SUPPLIED INFORMATION Block Start

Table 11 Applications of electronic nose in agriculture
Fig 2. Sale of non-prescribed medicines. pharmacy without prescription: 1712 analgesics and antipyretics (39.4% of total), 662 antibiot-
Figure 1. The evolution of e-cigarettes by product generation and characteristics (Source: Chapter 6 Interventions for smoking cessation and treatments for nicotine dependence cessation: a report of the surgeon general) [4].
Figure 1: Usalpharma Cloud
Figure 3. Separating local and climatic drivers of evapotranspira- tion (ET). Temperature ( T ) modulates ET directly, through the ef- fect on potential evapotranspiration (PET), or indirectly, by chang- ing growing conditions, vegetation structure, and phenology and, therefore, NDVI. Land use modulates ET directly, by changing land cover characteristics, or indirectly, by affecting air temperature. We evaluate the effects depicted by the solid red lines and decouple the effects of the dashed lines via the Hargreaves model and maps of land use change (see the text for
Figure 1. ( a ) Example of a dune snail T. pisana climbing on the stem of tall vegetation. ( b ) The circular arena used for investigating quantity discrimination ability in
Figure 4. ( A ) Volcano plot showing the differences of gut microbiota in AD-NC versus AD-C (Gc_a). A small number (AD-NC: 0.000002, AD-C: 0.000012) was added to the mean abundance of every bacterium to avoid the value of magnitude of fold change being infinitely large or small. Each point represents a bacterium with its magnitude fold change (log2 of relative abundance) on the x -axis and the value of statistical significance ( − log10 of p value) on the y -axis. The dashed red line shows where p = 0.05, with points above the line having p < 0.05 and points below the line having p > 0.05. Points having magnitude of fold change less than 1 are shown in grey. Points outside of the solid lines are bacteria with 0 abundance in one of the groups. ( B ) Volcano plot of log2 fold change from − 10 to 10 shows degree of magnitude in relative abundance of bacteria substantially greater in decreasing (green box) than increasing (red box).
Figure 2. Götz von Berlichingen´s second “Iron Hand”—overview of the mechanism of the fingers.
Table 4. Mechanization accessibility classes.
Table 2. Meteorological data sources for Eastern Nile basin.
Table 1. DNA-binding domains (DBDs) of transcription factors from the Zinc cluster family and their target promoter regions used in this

SUPPLIED INFORMATION Block End

PROBLEM STATEMENT
If a line above holds the string "vegetation", return it as it stands.

ANSWER BELOW
Figure 3. Separating local and climatic drivers of evapotranspira- tion (ET). Temperature ( T ) modulates ET directly, through the ef- fect on potential evapotranspiration (PET), or indirectly, by chang- ing growing conditions, vegetation structure, and phenology and, therefore, NDVI. Land use modulates ET directly, by changing land cover characteristics, or indirectly, by affecting air temperature. We evaluate the effects depicted by the solid red lines and decouple the effects of the dashed lines via the Hargreaves model and maps of land use change (see the text for
Figure 1. ( a ) Example of a dune snail T. pisana climbing on the stem of tall vegetation. ( b ) The circular arena used for investigating quantity discrimination ability in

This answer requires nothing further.